Everyone perceives pain differently. Whether they are experiencing pain from injury or illness, the level of pain a person experiences is unique to the person who is experiencing it. The level of pain can also be influenced by genetic, cultural, social, and psychological factors. This high level of variability makes measuring pain on a clinical scale challenging.
Because of this, clinical trials need to highlight both function and pain measurement. The ability to live a quality, meaningful life in which patients can carry out their daily activities is often more important than managing the pain itself, although the two can undoubtedly affect one another. In many clinical studies, pain reduction is a priority, although there is no objective pain measurement.
Why focus on the function?
By focusing on function, clinical trials can instead measure physical functioning based on patient-reported outcomes – how a patient perceives their pain levels – performance-based activities and other objective measures of activity. This can help researchers understand how effective treatments are in helping patients with acute or chronic pain get back to their daily lives, including at home, in their careers, and in the general activities that give them joy and purpose.
It is a much-needed discussion that the Inter-Agency Task Force on Pain Management Best Practices, a federal advisory board established by the Comprehension Addiction and Recovery Act of 2016, fueled last May. In it, they urged researchers, stakeholders, lawmakers, and other key audiences to place strong emphasis on function in developing effective pain management plans.
They found that taking a patient-centered approach to quality of life improved functionality and regaining daily living activities was essential for quality care for both acute and chronic pain. The task force suggested that this approach can also help strengthen patient-provider relationships, another crucial factor in health management.
However, the conversation is not over yet. More needs to be done as we continue to identify and implement best practices for researching and managing pain. Aside from shifting gears in clinical trials to look at function versus pain measurement, we need to better understand those who are at the center of the discussion: the patients themselves, who sometimes experience debilitating pain far beyond the physical Symptoms and their differences can go beyond our studies of pain.
Factors Affecting Pain Measurement
A person’s functional level can include work participation, social participation, and stress on caregivers. All of this needs to be taken into account when developing effective pain treatments. However, this is not always the case in clinical trials that focus less on mental and emotional well-being and more on the physical symptoms of the pain itself.

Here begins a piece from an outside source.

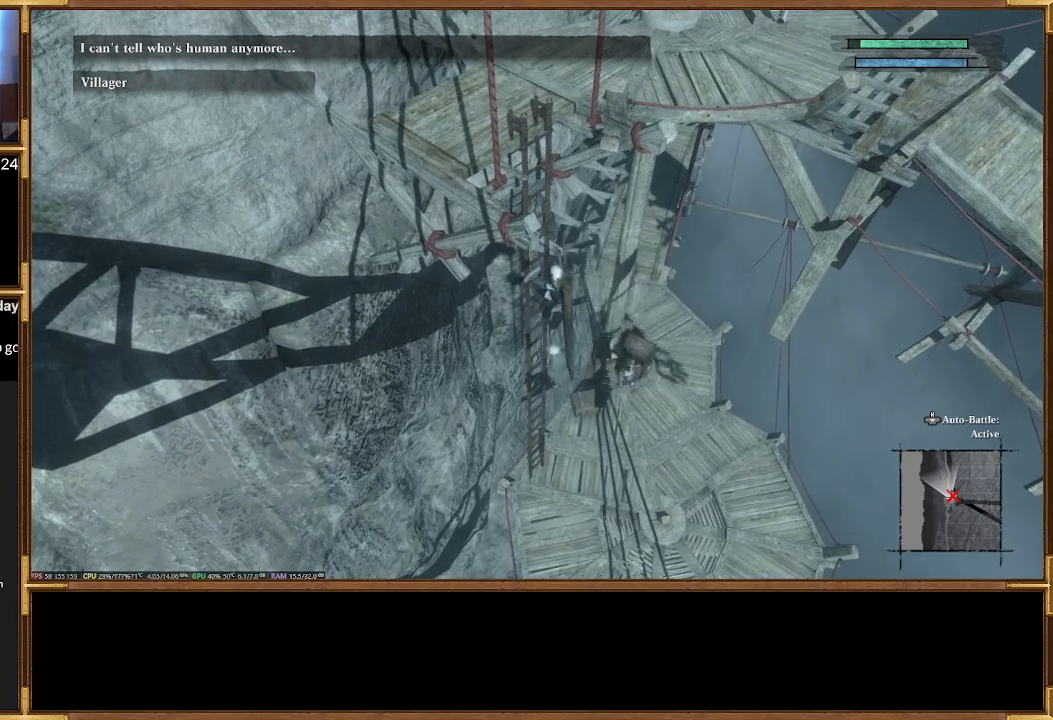
{"buttons": ["R2"], "events": []}
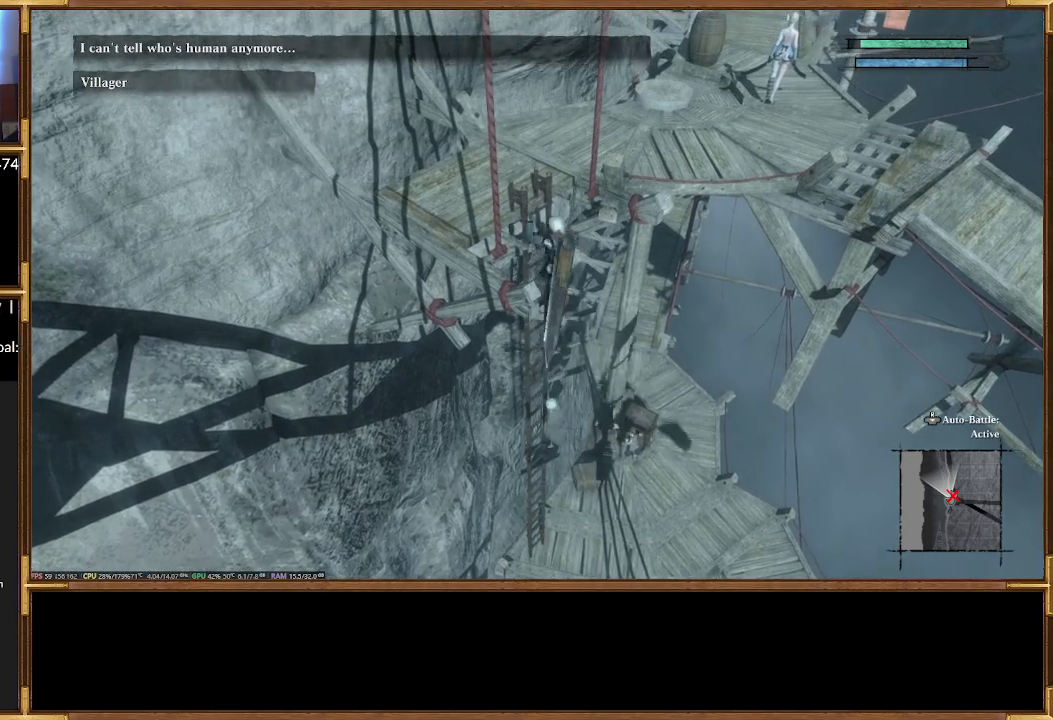
{"buttons": ["R2"], "events": []}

When a patient reports their level of pain, which is generally subjective, their concept of pain is likely to be influenced by a number of internal and external factors. For a person, the pain can be a level 10. For another person the pain can only be level three. The longer chronic pain occurs, the more the perception of pain can evolve over time. For example, a person who has had persistent pain for years might report more pain than someone who has had pain for several months due to its daily effects.
Examining pain through a biopsychosocial lens, which examines how biological, psychological, and social factors affect health, illness, and treatment, one can see the many elements that influence a patient’s personal understanding of pain. Biologically speaking, recent studies found that women (at the time of results) were more likely to report pain than men, and that women who were non-Hispanic-white and non-Hispanic-black women were also more likely to report pain that was “persistent and bothersome.” ”
Women are also at higher risk of common chronic pain conditions such as lower back pain, migraine headaches, fibromyalgia, and osteoarthritis. Other researchers have found that minority groups, especially older adults, tend to report a higher prevalence of pain.
Differences in pain assessment and treatment
Racial differences in pain assessment and management have long been a problem that can potentially be improved by shifting the focus from pain reduction to function recovery. Research has found that 47% of doctors are likely to underestimate the pain experienced by black patients, compared with 35% of doctors treating non-black patients. These differences can result in patients receiving the wrong course of treatment and therefore not relieving their pain.
Then there are social influences on the perception of pain. Experiments show that people can have a higher tolerance for pain when their boyfriend or romantic partner is present, but lower when they are alone. In addition, people who are under high stress may have lower pain thresholds. This is yet another reason why the medical community should collectively aim in clinical trials to prioritize function over pain measurement. Relying solely on patient perception may not give you accurate results, which can affect overall treatment development and research.
As we continue to shape the way we treat pain in clinical trials, it’s important to consider the differences among study participants. Developing effective treatment plans that work on a larger scale ultimately depends on diversity, measurement of function, and how well those treatments help patients get back to their daily routine.
Successful treatment not only relieves pain, but also enables people to be fully involved in their work, social life, and other activities that give their life meaning.